Retailers have confirmed to Environment Secretary Owen Paterson that they expect the majority of their tests on processed beef products to be completed by Friday.
Retailers and the British Retail Consortium (BRC) met Paterson for the first time since test results covering 65% of the targeted products were published Friday.
Speaking after the meeting, the BRC also said that retailers are doing all they can to engage with consumers on the issue and establish the extent and causes of failures in the supply chain.
The last report said five brands tested positive for horse meat against the Food Standards Agency's threshold. These are the five own brand products that have already been notified to the FSA and withdrawn from sale over the same period.
Failures in the supply chains of supermarkets were highlighted by farming groups like the National Beef Association.
"The squeezing of their suppliers margins and the relentless search for profit through buying cheaper product is the reason horsemeat is in their products" the association said.
"The supermarkets spend millions on creating and protecting their brand but what is behind that brand is reflected in their own brand economy burgers. They are brands are funded by the exploitation of the consumer and the supplier.
"Supermarket own brands contained horsemeat and as such it is their name on the packet and their responsibility to be sure what is in the product. They cannot blame anyone other than their own buying policies for their failure to supply their consumers with what it says on the label."
British Retail Consortium Director General Helen Dickinson said: "Test results have continued to come in over the weekend.

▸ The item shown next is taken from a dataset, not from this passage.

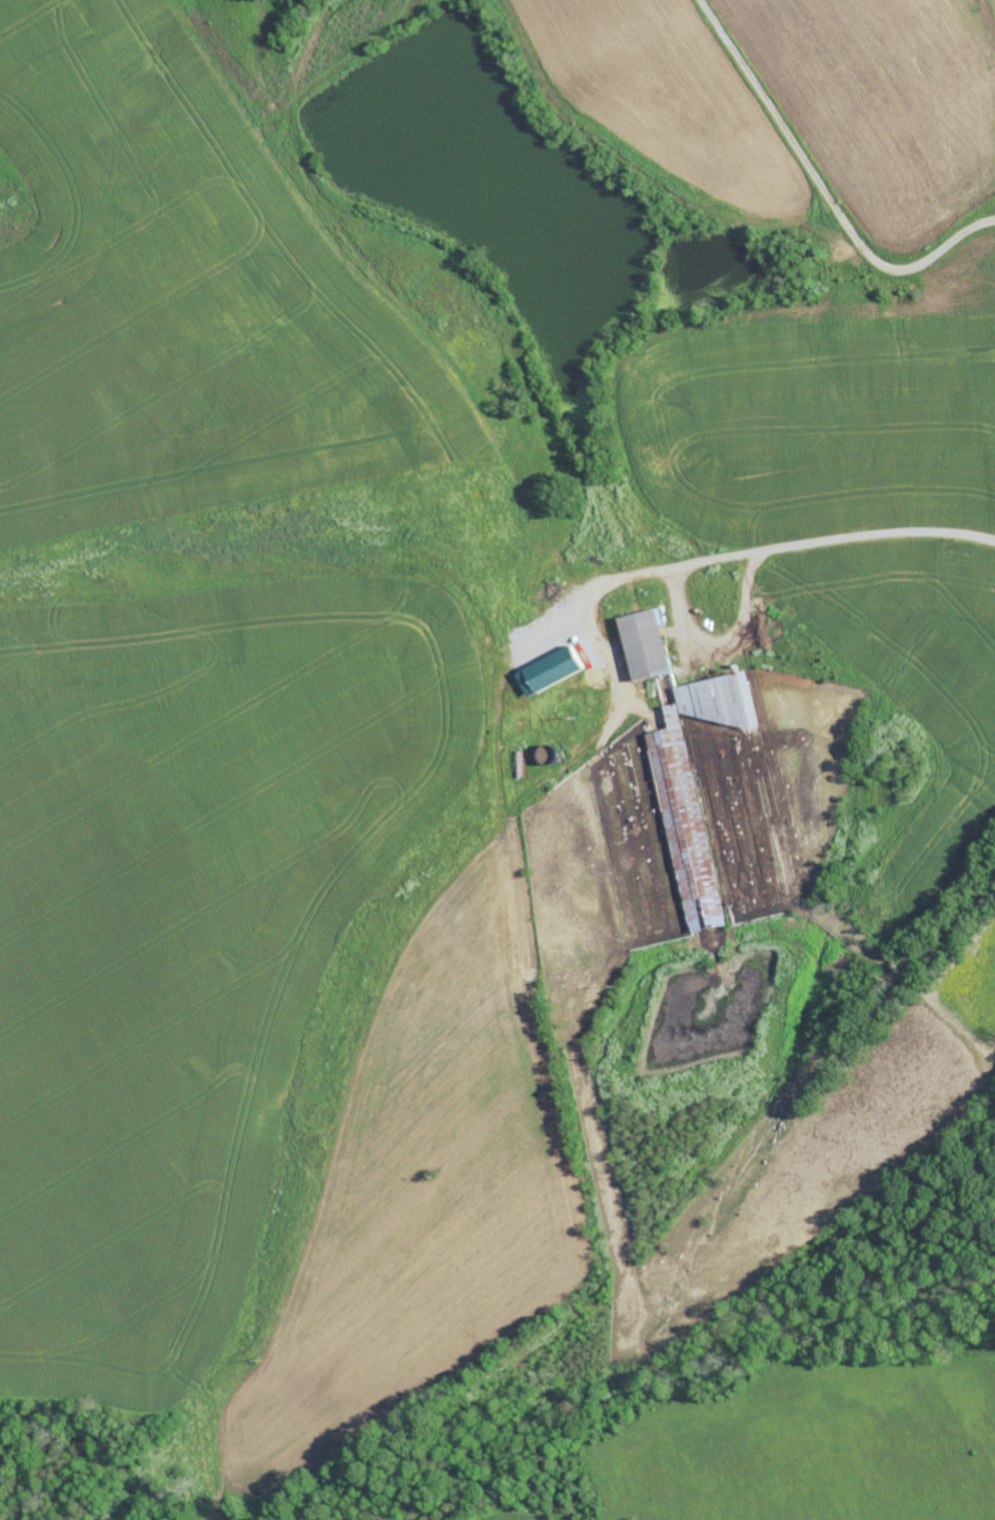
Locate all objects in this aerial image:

The labs are working flat out and our members are confident that the vast majority of testing will be completed by Friday.
"We were very pleased that the Secretary of State recognised the hard work of retailers in progressing their testing programmes so quickly.
"Retailers take their responsibilities very seriously and are doing everything they can to maintain consumer confidence and increase surveillance.
Farming groups have blamed retailers who 'habitually drive down meat prices' below the cost of production causing a lapse in quality or an adulterated content of the product.
"Where on earth do they think this cheap euromeat is coming from?" demanded Richard Longthorp, chairman of the NPA.
"If you consistently buy something below the price at which it can be produced, you must know that corners have been cut in quality, or safety, or legality, or all three."
NPA general manager Dr Zoe Davies said: "even though cheap imported europork hasn't been implicated in the Horsegate scandal, the price that British pig farmers get for their safe, high-quality product plummeted by an unprecedented 3p a kilo on Friday."
"Our pig farmers are already making a loss as supermarkets import increasing quantities of cheap pork from the continent and for some this latest blow may well be the straw that breaks the camel’s back."
"But that’s not good enough for some of our largest retailers. They have to buy cheap-cheap-cheap, and that is what has landed the High Street in its current fear and confusion."
Over 90 percent of British pork is independently audited through the Red Tractor assurance scheme along its entire production process, from the feed that the pigs eat, to the way they are housed and cared for, to the way they are electronically-tracked to meat plants, and to the way the meat is processed, packed and labeled.
"Shoppers can no longer trust many supermarkets but they can trust British meat."
But Dickinson said: "Members are meeting every day with the Food Standards Agency and working around the clock to understand what has happened and act on lessons learned.
"Our top priority is to continue to engage with our customers and reassure them that we have effective solutions to the issues that have come to light. Retailers are using every available channel for direct dialogue with their customers, from social and traditional media to answering questions in-store.
"It's clear that there will be things that need to change for the future as a result of these incidents. Retailers are scrutinising their systems and processes, alongside intelligence gathering and sharing to identify practical improvements that will turn the lessons learned into action."